5th March 2013 - The UK is falling behind similar countries in improving health and increasing life expectancy, says a major study in The Lancet.
It says that, despite six decades of free health care with the NHS, although the overall health of the UK population has improved substantially in absolute terms from 1990 to 2010, the UK’s relative position had worsened compared to the 15 original members of the European Union, the US, Australia, Canada and Norway over the last 20 years.
The report has been drawn up by the Institute for Health Metrics and Evaluation, University of
Washington, US and by several leading UK health experts.
Using data from the Global Burden of Diseases, Injuries, and Risk Factors Study 2010, the team analysed patterns of ill health and death in the UK, calculated the contribution of preventable risk factors, and ranked the UK compared with a group of high-income countries with similar levels of health expenditure in 1990 and 2010.
Only in men older than 55 years has the UK experienced significantly faster drops in death rates compared with other nations over the last 20 years.
In 2010, the UK had significantly lower premature mortality from diabetes, road injuries, liver cancer, and chronic kidney diseases than the average for the European countries. However, they found it has not kept pace with other nations for heart disease, lower respiratory tract infections, breast cancer, other heart and circulatory disorders, oesophageal cancer, congenital abnormalities, preterm birth complications, and aortic aneurysm.
The report says that even more worryingly, disability is causing a much greater proportion of the burden of disease as people are living longer, but spending these later years with more health problems compared to 20 years ago. For instance, in 2010, mental and behavioural disorders, such as depression, anxiety, drug and alcohol use, schizophrenia and bipolar disorder, were responsible for more than half of all years lived with disability in the UK.
The researchers found that the UK’s worsening relative performance confirms the harmful effects of tobacco smoking which it says remains the nation’s leading risk factor for ill-health responsible for 11.8% of the disease burden in 2010, followed by the rising burden of high blood pressure (9%) and obesity (high body mass index) (8.6%).

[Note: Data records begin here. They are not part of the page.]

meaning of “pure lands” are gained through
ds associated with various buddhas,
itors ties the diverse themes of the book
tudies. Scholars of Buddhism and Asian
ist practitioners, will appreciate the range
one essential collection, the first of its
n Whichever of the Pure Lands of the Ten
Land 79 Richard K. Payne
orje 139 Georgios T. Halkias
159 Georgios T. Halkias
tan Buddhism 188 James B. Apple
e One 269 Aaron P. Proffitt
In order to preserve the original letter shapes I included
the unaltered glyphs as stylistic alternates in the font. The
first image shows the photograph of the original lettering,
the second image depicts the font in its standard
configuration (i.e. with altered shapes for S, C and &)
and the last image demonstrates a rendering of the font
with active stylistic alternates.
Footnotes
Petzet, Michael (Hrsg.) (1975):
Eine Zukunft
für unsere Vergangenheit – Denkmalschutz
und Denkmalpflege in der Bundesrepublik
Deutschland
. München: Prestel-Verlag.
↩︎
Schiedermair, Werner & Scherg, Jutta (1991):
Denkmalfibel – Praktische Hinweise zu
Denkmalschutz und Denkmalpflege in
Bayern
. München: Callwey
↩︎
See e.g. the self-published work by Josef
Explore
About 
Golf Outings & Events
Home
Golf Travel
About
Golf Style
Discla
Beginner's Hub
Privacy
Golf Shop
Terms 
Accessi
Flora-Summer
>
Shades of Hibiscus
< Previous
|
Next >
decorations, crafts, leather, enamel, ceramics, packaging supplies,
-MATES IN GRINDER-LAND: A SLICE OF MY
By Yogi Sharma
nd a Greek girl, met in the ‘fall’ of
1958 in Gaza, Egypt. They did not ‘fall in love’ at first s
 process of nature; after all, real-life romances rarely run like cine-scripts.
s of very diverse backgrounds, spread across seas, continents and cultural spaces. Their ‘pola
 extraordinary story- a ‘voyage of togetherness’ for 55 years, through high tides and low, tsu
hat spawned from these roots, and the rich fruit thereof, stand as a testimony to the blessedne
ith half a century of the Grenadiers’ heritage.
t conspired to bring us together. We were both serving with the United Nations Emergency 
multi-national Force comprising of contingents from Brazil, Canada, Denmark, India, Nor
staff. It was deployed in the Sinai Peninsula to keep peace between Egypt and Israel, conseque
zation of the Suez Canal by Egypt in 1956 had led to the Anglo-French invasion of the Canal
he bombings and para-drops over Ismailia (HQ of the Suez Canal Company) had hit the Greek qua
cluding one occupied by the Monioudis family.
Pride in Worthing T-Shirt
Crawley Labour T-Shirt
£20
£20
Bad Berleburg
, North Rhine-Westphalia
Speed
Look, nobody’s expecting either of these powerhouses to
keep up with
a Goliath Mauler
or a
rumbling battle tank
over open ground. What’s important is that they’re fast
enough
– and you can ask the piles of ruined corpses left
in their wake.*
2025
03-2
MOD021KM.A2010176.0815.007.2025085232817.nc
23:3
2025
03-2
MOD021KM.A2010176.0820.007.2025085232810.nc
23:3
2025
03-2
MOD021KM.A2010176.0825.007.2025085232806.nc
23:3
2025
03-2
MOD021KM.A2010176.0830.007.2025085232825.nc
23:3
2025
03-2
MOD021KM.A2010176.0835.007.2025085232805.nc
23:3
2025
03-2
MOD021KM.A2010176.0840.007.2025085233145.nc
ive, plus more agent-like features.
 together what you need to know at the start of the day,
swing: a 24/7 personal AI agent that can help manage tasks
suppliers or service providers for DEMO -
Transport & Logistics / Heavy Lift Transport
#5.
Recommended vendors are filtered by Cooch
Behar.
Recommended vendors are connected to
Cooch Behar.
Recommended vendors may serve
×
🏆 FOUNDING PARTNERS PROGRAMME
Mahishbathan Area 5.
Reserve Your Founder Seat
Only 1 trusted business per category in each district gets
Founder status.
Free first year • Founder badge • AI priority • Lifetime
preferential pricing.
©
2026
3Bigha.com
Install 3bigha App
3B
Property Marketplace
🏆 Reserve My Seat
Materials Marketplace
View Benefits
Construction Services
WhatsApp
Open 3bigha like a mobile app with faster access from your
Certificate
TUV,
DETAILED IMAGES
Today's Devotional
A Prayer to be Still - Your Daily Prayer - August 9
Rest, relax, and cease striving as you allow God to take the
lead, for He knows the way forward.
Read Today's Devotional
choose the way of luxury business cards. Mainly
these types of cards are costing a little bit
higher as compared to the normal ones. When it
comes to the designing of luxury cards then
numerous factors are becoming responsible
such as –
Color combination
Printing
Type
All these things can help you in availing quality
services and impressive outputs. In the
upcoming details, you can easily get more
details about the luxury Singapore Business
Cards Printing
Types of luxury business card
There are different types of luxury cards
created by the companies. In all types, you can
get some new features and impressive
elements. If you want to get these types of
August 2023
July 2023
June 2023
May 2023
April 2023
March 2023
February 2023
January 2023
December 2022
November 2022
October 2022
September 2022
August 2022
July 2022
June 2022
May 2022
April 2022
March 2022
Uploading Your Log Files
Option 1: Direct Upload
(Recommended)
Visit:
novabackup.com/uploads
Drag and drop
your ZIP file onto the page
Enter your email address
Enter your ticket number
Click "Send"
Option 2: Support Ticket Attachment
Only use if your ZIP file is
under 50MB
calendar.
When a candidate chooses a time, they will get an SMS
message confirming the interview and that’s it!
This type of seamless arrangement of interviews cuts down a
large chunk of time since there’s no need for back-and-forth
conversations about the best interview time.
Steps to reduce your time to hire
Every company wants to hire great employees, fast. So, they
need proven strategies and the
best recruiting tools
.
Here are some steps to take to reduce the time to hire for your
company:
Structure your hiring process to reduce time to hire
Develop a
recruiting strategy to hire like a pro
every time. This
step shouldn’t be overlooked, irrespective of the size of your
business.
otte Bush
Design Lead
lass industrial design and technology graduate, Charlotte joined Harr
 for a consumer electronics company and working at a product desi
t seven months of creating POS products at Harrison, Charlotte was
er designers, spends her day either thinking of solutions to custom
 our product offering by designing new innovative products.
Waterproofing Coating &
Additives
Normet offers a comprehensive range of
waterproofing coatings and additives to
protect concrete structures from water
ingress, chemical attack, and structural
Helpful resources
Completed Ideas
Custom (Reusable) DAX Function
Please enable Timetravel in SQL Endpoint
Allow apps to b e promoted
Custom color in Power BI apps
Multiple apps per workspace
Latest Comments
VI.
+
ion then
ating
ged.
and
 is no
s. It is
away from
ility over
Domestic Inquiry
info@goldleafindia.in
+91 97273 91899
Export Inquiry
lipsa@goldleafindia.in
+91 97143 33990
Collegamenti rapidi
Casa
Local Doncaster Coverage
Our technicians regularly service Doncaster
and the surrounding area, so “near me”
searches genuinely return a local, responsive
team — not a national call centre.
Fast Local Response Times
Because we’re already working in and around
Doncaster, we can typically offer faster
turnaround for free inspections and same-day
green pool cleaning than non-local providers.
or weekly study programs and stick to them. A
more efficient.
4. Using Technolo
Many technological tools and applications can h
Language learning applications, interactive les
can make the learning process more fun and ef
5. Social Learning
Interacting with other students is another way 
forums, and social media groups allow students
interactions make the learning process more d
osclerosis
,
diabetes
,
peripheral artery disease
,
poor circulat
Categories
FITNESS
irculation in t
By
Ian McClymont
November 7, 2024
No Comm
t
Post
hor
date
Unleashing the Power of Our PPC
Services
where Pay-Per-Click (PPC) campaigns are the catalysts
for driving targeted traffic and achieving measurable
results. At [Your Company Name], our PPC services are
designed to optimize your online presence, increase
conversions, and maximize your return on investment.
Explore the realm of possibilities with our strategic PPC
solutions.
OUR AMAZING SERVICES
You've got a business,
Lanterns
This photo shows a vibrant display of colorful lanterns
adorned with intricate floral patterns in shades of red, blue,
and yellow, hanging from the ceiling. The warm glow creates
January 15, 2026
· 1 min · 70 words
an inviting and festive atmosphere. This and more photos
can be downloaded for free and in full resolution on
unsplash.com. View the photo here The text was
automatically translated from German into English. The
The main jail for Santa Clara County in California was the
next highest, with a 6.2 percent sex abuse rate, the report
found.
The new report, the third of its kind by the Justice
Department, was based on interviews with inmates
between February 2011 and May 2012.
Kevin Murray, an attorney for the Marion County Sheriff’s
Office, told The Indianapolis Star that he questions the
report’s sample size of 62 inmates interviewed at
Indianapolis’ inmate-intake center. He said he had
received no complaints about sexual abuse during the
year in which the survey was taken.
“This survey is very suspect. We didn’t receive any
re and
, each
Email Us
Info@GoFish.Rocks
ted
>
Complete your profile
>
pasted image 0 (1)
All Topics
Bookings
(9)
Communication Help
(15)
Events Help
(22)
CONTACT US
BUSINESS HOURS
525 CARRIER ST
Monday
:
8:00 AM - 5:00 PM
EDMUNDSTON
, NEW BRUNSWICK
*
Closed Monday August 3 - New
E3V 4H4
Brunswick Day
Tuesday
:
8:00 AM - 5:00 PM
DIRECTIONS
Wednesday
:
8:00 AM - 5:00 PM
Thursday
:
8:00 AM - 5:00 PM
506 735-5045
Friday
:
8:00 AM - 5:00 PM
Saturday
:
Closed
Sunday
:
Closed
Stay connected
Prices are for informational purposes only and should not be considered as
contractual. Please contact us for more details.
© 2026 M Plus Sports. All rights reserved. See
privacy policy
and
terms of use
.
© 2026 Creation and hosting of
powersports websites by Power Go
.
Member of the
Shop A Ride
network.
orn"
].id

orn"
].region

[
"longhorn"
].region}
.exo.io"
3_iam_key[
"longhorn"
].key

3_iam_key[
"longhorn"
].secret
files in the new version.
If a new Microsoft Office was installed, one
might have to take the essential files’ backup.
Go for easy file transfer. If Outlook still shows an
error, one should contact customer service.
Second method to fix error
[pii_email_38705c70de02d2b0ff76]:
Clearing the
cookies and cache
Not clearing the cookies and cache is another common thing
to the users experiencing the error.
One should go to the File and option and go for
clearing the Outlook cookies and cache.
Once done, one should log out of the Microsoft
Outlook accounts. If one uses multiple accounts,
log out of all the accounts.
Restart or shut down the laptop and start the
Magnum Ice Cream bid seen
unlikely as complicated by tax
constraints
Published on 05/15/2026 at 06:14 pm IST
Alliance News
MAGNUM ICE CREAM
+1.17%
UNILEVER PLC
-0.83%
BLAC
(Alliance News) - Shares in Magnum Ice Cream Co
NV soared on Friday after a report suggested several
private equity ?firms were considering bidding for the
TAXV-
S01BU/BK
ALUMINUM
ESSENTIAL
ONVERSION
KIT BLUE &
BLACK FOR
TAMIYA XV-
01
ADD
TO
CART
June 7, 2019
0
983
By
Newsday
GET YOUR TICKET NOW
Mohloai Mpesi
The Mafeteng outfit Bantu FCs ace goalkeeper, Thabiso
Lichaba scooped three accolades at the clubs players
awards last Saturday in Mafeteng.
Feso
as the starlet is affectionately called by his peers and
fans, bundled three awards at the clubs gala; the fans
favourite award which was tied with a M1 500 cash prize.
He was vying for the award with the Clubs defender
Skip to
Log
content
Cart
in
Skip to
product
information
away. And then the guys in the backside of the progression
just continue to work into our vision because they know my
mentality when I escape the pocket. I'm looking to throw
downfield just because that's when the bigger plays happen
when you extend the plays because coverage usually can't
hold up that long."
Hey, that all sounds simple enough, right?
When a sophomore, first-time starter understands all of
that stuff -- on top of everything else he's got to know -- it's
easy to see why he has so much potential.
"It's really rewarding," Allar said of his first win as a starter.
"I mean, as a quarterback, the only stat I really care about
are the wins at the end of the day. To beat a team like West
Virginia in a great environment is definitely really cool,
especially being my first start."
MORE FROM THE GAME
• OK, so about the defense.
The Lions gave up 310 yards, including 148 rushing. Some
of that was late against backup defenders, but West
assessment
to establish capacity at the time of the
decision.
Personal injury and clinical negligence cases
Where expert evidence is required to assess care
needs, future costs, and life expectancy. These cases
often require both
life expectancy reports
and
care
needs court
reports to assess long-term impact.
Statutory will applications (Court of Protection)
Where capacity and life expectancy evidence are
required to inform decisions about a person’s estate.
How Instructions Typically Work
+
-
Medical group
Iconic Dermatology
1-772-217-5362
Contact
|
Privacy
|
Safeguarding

Writing in a linked Comment, Edmund Jessop from the UK Faculty of Public Health in London points out: "The UK has done very well in the past 20 years in many areas. As Murray and colleagues show, mortality has reduced and several aspects of diet have improved, with drops in disability-adjusted life-years for all dietary risk factors examined. The UK has stronger tobacco control than does any other country in Europe, and we continue to enjoy some of the safest roads in Europe.”
However he cautions, "There is still plenty of room for bold action by politicians and the body politic: plain packaging for cigarettes, minimum pricing for alcohol, banning of trans fats, improved control of hypertension, and attention to psychiatric disorders. Alternatively, the UK can continue to languish at the bottom of European league tables."